▶ [PAGE EXTRACT]
■ ■ ■ ■ ■ ■ ■

I hope the rescue mission for the PAMmed satellites is indeed mounted.
It would be another small step towards a system that is somewhat tolerant
of unexpected difficulties.  Unless, of course, the mission is a failure
because NASA, once again, assumes that the plan is perfect and nothing
will go wrong...

I realize that I am, to some degree, slandering NASA unfairly.  They do
put a lot of attention into contingency plans and such.  But this is all
to meet *expected* troubles; building in enough flexibility to meet the
*unexpected* problems is a subtly different thing.  Sometimes NASA
pulls this off, sometimes not.  It was fortunate for the Apollo 13 crew
that some smart people insisted on making the LM computer identical to
the CM one, rather than specializing it for the lunar landing only.  It
was a potentially-disastrous inconvenience to them that nobody thought to
apply the same philosophy to the lithium-hydroxide air-purifier cartridges;
fortunately they managed to improvise around that one.

■ ■ ■ ■ ■ ■ ■

(Layout element annotations)

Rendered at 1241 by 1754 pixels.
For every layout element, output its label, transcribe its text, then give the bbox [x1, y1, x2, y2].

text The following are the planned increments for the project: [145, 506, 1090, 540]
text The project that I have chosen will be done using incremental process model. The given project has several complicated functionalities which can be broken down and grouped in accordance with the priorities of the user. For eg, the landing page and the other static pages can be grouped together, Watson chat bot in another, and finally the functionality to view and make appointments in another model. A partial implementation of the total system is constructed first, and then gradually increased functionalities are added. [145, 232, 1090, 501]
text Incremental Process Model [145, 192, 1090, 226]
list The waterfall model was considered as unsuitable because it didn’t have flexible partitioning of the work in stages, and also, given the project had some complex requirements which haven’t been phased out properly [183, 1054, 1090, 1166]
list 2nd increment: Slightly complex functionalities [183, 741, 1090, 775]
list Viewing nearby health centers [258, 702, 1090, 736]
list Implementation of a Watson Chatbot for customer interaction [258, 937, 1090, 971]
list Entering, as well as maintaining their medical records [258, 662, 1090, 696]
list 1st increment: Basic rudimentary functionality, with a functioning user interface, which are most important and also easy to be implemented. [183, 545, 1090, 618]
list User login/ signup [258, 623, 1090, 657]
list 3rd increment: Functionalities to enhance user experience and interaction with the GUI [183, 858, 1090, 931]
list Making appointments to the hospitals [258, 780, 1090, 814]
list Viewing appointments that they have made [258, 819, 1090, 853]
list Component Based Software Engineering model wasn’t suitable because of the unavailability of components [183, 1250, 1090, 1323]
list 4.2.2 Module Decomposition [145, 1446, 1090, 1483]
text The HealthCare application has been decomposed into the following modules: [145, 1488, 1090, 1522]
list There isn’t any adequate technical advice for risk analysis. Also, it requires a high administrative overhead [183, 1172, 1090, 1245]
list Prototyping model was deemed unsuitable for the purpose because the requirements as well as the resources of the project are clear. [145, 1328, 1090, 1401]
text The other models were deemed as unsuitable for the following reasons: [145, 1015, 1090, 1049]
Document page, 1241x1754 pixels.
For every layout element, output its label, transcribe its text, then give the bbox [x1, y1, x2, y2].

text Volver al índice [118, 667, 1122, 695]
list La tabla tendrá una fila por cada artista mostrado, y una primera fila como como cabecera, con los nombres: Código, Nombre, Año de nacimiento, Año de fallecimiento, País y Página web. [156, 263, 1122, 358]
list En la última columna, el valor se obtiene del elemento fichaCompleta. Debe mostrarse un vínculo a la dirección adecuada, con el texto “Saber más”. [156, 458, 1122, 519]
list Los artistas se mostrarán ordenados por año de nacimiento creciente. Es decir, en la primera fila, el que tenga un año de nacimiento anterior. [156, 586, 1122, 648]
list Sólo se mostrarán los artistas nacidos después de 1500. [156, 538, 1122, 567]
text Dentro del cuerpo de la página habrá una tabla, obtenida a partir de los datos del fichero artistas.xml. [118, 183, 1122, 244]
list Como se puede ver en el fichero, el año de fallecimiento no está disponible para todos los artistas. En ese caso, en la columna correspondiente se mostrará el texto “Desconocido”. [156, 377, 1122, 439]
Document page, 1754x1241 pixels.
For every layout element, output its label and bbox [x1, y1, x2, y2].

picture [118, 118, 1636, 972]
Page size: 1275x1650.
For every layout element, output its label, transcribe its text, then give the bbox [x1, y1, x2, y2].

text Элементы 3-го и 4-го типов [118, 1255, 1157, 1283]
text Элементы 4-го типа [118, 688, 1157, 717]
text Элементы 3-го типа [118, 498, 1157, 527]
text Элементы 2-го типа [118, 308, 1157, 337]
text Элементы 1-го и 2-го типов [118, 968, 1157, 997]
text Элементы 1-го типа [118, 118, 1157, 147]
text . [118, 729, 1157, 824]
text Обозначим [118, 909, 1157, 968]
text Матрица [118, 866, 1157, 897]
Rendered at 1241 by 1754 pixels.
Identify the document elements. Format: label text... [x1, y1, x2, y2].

■ ■ ■ ■ ■ ■ ■

▶ [REQUIRED ACTIONS]
1 – Rewrite the paragraph of the post on NASA planning that begins "I realize that I am" as a shorter bulleted list, keeping its main facts.
2 – Summarize the post on NASA planning in two sentences.
3 – Carry on the post on NASA planning, beginning after its final sentence.

▶ [RESPONSES FOR EACH TASK]
1 –
- The writer admits to being somewhat unfair to NASA, which does give a lot of attention to contingency plans.
- Those plans meet expected troubles. Building in flexibility for unexpected problems is a subtly different thing, and NASA sometimes manages it and sometimes does not.
- The Apollo 13 crew was fortunate that the LM computer had been made identical to the CM one instead of being specialized only for the lunar landing.
- Nobody applied the same philosophy to the lithium-hydroxide air-purifier cartridges. That was a potentially disastrous inconvenience, but the crew managed to improvise around it.

2 – The writer hopes a rescue mission for the PAMmed satellites will be mounted, since it would move toward a system tolerant of unexpected difficulties, unless NASA again assumes its plan is perfect. NASA prepares well for expected troubles but only sometimes builds in flexibility for unexpected ones, as Apollo 13 showed: the identical LM and CM computers helped the crew, while the mismatched lithium-hydroxide cartridges forced them to improvise.

3 –
This same phenomenon has been noted in other contexts, notably military
aircraft projects:  lots of attention to known problem areas, but a firm
subconscious assumption that everything else will work, because it's
required to.  The only real solution to this is a firm emphasis on getting
real working hardware -- not computerized guesswork and theoretical
pontifications -- going *early*, so that the inevitable mistakes can be
found and fixed.  Testing must be thorough, and must be done on whole
systems, not just components!  The tests, and preferably the operational
service thereafter, must not be structured on the assumption that there
will be no failures:  failure-tolerance must be built into the plans,
not just the hardware.  Note that this implies designing the whole system
so that a single failure is neither disastrous nor astronomically expensive.
(I don't even want to *think* about the results of a Shuttle crashing.)
Everyone, especially Congress and the media, should be clearly told that
trouble is expected and is not cause for panic.  ["You say your program
still needs debugging, because you didn't write it correctly the very
first time?  Unacceptable.  You're fired."]

I know, it's easier said than done.  Especially for a US government
bureaucracy.  Best argument I've heard yet for private industry in space...
-- 
				Henry Spencer @ U of Toronto Zoology
				{allegra,ihnp4,linus,decvax}!utzoo!henry

mcgeer%ucbkim%Berkeley@sri-unix.UUCP (07/19/84)

From:  Rick McGeer (on an h19-u) <mcgeer%ucbkim@Berkeley>

	Damn right you're being unfair.  Remember the flap in the late
fifties and early sixties when NASA did have a series of tests and did have
busted launches?  There was a howl from the public and the Congress that
could be heard from Moscow.  Given that, and the Mondale/Proxmire bills in
the seventies to kill NASA, it's not surprising that NASA feels that it
can't test and can't have any failures -- the lawyers in Congress, who don't
understand engineering design and don't want to, would cut funds in a minute
if, say, an orbiter blew up on the pad.

	Also, isn't it always the case that prototypes are more expensive
than the production version?

				Rick.